Louis le Napo revint sur ses pas en mâchonnant nerveusement son barreau de chaise. Son frangin demeura sur place. Le Marquis qui, avant tout, songeait à son affaire de Bruxelles, se leva et dit, fixant Marcel avec insistance :
— Voilà Louis ! Si ça peut faire ton beurre, le Ration K sera à vous dans trois mois. À un prix raisonnable. Ça te va ?
Sous la chaise, son panard écrasait le pied de Vicky, qu’il sentait prête à bondir.
— Qui me dit que vous tiendrez parole ? grinça le Napo.
— Moi ! jeta le vieux Pirate. Ça te suffit ?
Le sourire reparut sur la face ronde du Napo.
— Oui, dit-il. Avec toi j’sais qu’on sera pas doublés. J’attendrai.
L’œil délavé du vieux se posa sur le Marquis, puis sur le Napo.
— Le premier d’entre vous qui rompera cette trêve sera balayé. Vous êtes d’accord ?
Le vieux poursuivit :
— Ça vous concerne aussi Vicky, ainsi que Marcel et le Bug. Et vous savez tous ce que j’entends par balayer ? Si l’un d’entre vous va contre ce qu’on vient de décider, ce sera sa fête. Okay ?
Tous, sauf le Bug, inclinèrent la tête. Le vieux s’en aperçut, insista :
— Okay, Bug ?
Comme à regret, les paupières du tueur s’abaissèrent en signe d’assentiment. Le vieux revint au Marquis.
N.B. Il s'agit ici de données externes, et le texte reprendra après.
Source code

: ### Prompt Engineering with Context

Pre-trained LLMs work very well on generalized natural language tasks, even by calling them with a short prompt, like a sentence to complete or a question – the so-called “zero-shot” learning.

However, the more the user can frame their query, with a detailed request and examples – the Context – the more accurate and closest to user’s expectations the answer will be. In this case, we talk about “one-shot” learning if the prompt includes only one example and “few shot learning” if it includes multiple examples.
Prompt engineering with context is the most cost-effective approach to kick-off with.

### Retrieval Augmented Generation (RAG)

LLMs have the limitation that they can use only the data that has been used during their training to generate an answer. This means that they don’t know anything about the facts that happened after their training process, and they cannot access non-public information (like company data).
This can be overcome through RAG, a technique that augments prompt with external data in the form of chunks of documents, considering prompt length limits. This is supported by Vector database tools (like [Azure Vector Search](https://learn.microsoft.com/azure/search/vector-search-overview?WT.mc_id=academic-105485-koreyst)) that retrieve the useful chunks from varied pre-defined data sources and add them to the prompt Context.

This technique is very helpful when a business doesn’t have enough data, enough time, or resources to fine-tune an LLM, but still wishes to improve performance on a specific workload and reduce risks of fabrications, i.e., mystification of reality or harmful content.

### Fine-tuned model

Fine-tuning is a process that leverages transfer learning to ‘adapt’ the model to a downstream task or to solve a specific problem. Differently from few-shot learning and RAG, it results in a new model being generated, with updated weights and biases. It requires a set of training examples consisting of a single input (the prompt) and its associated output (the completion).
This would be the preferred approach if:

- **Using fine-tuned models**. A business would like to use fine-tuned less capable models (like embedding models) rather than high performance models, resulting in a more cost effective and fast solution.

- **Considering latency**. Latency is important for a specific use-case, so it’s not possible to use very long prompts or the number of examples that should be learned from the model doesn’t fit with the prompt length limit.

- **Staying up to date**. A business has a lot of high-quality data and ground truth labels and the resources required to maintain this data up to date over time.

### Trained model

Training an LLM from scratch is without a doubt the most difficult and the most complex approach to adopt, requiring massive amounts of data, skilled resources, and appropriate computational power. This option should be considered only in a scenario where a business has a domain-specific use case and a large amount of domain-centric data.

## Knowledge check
— Dis à la taulière qu’elle apporte du champ’. On va arroser ça.
À cet instant, un barouf épouvantable, en provenance du fond, fit sursauter tout le monde. C’était le jeune Mimile qui venait de glisser de sa chaise et de s’agripper aux touches d’ivoire.
— Allez-y mou ! brailla Canari, dont le crâne, lentement, apparut au ras du comptoir. J’l’ai fait raccorder ce matin !
— T’inquiète pas ! gloussa dignement le vieux Pirate. Mon fils a pris des leçons de piano… à la P.J.